L’inscription de l’IVG dans la Constitution pourrait menacer la liberté des soignants de ne pas pratiquer ce type d’opération, alerte Emmanuel Sapin, professeur en chirurgie pédiatrique et néonatale. Dans ce contexte, il appelle à consacrer la clause de conscience dans la loi fondamentale.


Le professeur Emmanuel Sapin, chirurgien pédiatrique et néonatal, est à l’initiative d’un nouvel appel à tous les soignants : « Défendons notre clause de conscience. »
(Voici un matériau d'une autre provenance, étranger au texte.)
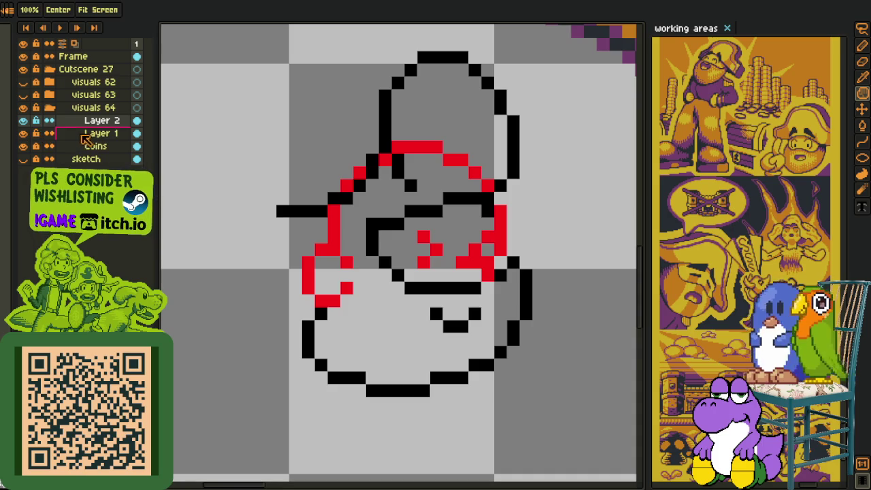
# On Layer 1, erase the red sketch pixels at the face's lower left
pyautogui.click(85, 136)
pyautogui.press('i')
pyautogui.scroll(1, 375, 326)
pyautogui.press('e')
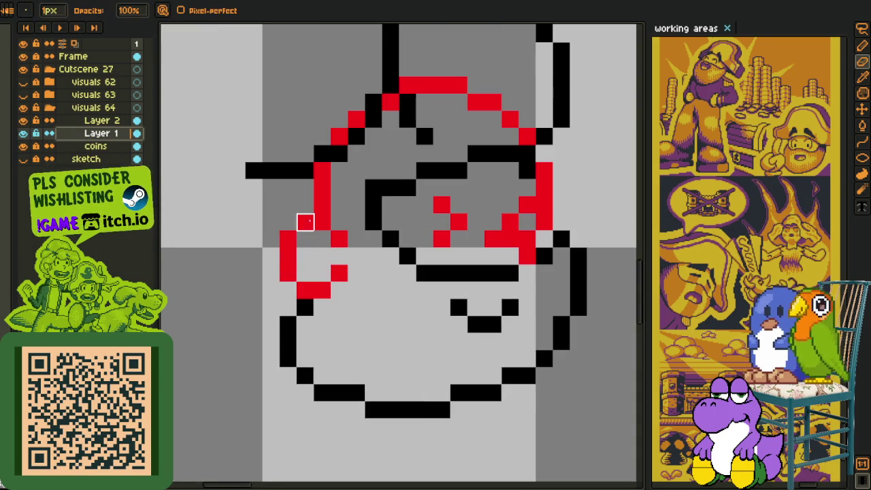
pyautogui.moveTo(306, 289); pyautogui.dragTo(340, 239)
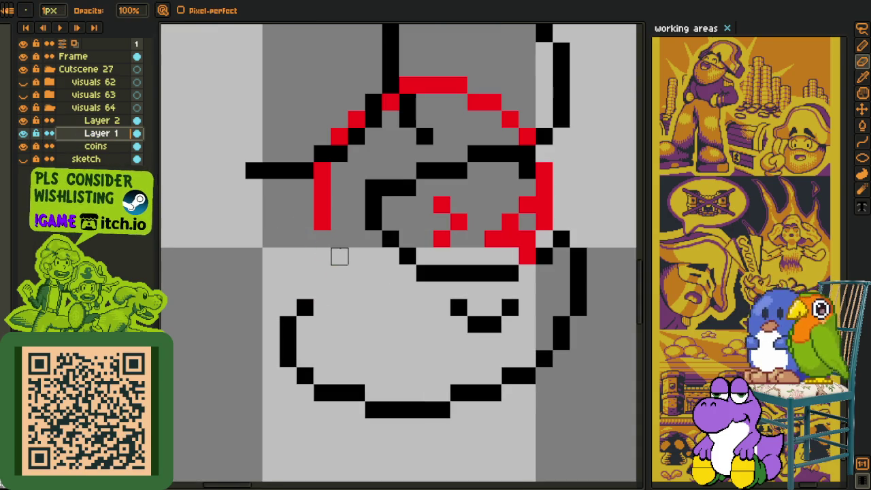
# Redraw a black pencil outline up the face's left edge, removing one stray pixel
pyautogui.press('i')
Le projet de loi visant à inscrire dans la Constitution que « la loi détermine les conditions dans lesquelles s’exerce la liberté garantie à la femme d’avoir recours à l’interruption volontaire de grossesse » sera examiné à l’Assemblée nationale le 30 janvier 2024.

En l’état de sa rédaction, ce projet est muet sur les conséquences de cette évolution sur la protection de la clause de conscience qui vise à garantir aux professionnels de santé le droit de refuser de participer à la réalisation d’un acte contraire à leurs convictions personnelles, professionnelles ou éthiques.
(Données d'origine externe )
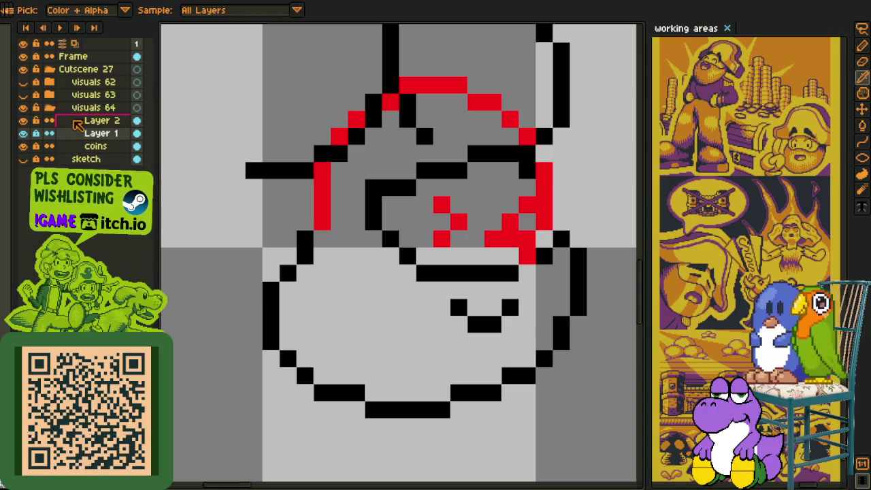
# On Layer 2, pencil a black line extending the left brim and fix its diagonal edge
pyautogui.click(66, 122)
pyautogui.scroll(-5, 252, 204)
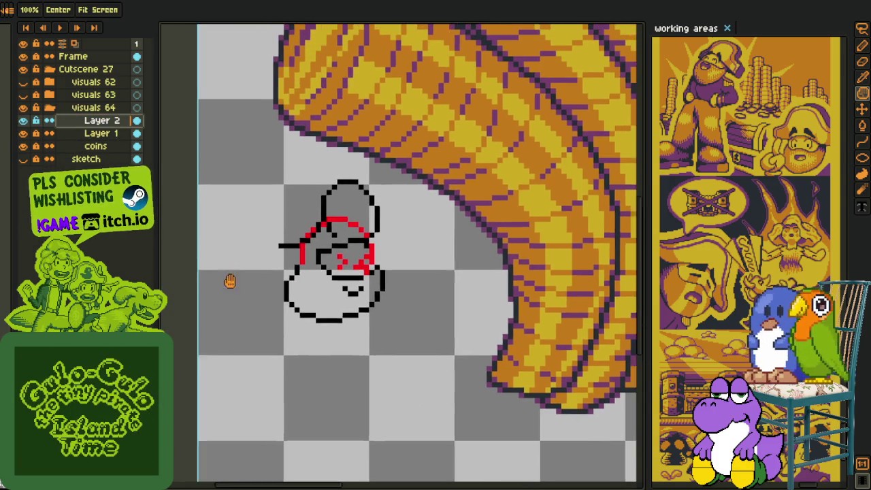
pyautogui.moveTo(230, 281); pyautogui.dragTo(235, 297)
Le recours à sa conscience est une liberté essentielle de toute personne exerçant une profession avec responsabilité. Dans la loi de 1975 autorisant l’IVG, l’article L.2212-8 du code de la santé publique permet au médecin et au personnel soignant de refuser, lorsque sa conscience le lui dicte, de concourir à une IVG. La clause de conscience spécifique à l’IVG dispose qu’« aucune sage-femme, aucun infirmier ou infirmière, aucun auxiliaire médical, quel qu’il soit, n’est tenu de concourir à une interruption de grossesse ».


La disparition de la clause de conscience conduirait de nombreux soignants à démissionner, sans compter l’incertitude pour les futurs soignants sans garantie constitutionnelle de la clause de conscience.